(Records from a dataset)
------------
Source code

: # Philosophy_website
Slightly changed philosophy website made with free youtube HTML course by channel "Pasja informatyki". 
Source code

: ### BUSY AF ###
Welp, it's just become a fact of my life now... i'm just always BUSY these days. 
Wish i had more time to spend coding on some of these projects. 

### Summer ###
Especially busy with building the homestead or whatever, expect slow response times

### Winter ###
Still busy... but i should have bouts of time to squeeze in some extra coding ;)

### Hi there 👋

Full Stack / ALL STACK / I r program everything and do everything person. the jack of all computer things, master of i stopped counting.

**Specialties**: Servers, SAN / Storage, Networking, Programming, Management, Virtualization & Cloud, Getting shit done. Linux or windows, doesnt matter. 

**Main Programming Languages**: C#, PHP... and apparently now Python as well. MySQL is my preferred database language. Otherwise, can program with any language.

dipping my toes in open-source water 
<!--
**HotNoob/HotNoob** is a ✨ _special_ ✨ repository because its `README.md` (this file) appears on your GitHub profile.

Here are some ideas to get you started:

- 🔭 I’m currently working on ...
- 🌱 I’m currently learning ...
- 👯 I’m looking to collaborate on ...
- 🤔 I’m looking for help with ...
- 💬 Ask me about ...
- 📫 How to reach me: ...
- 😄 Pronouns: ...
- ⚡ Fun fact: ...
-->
------------
**GOAL OF THE EXERCISE**. Nothing should be dropped. Retype each line above as it is.

**WRITTEN SOLUTION**.
Source code

: # Philosophy_website
Slightly changed philosophy website made with free youtube HTML course by channel "Pasja informatyki". 
Source code

: ### BUSY AF ###
Welp, it's just become a fact of my life now... i'm just always BUSY these days. 
Wish i had more time to spend coding on some of these projects. 

### Summer ###
Especially busy with building the homestead or whatever, expect slow response times

### Winter ###
Still busy... but i should have bouts of time to squeeze in some extra coding ;)

### Hi there 👋

Full Stack / ALL STACK / I r program everything and do everything person. the jack of all computer things, master of i stopped counting.

**Specialties**: Servers, SAN / Storage, Networking, Programming, Management, Virtualization & Cloud, Getting shit done. Linux or windows, doesnt matter. 

**Main Programming Languages**: C#, PHP... and apparently now Python as well. MySQL is my preferred database language. Otherwise, can program with any language.

dipping my toes in open-source water 
<!--
**HotNoob/HotNoob** is a ✨ _special_ ✨ repository because its `README.md` (this file) appears on your GitHub profile.

Here are some ideas to get you started:

- 🔭 I’m currently working on ...
- 🌱 I’m currently learning ...
- 👯 I’m looking to collaborate on ...
- 🤔 I’m looking for help with ...
- 💬 Ask me about ...
- 📫 How to reach me: ...
- 😄 Pronouns: ...
- ⚡ Fun fact: ...
-->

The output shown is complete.